§ **What you will do**:
Exactly the lines from the one containing "----- END Verilog" through the final line of the listing are to be retyped, and nothing more.

§ **Data**:
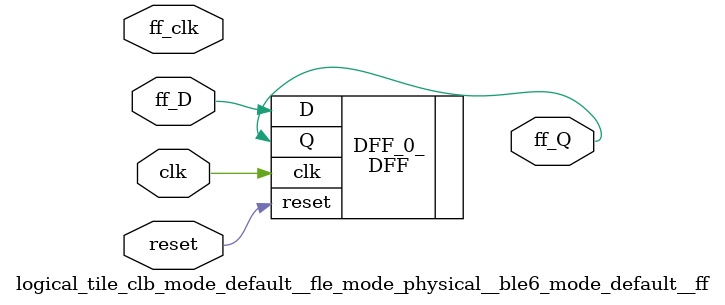
<source format=v>
`timescale 1ns / 1ps


// ----- Verilog module for logical_tile_clb_mode_default__fle_mode_physical__ble6_mode_default__ff -----
module logical_tile_clb_mode_default__fle_mode_physical__ble6_mode_default__ff(reset,
                                                                               clk,
                                                                               ff_D,
                                                                               ff_Q,
                                                                               ff_clk);
//----- GLOBAL PORTS -----
input [0:0] reset;
//----- GLOBAL PORTS -----
input [0:0] clk;
//----- INPUT PORTS -----
input [0:0] ff_D;
//----- OUTPUT PORTS -----
output [0:0] ff_Q;
//----- CLOCK PORTS -----
input [0:0] ff_clk;

//----- BEGIN Registered ports -----
//----- END Registered ports -----



// ----- BEGIN Local short connections -----
// ----- END Local short connections -----
// ----- BEGIN Local output short connections -----
// ----- END Local output short connections -----

	DFF DFF_0_ (
		.reset(reset),
		.clk(clk),
		.D(ff_D),
		.Q(ff_Q));

endmodule
// ----- END Verilog module for logical_tile_clb_mode_default__fle_mode_physical__ble6_mode_default__ff -----

//----- Default net type -----
// `default_nettype none




</source>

§ **Solution for this exercise**:
// ----- END Verilog module for logical_tile_clb_mode_default__fle_mode_physical__ble6_mode_default__ff -----

//----- Default net type -----
// `default_nettype none




</source>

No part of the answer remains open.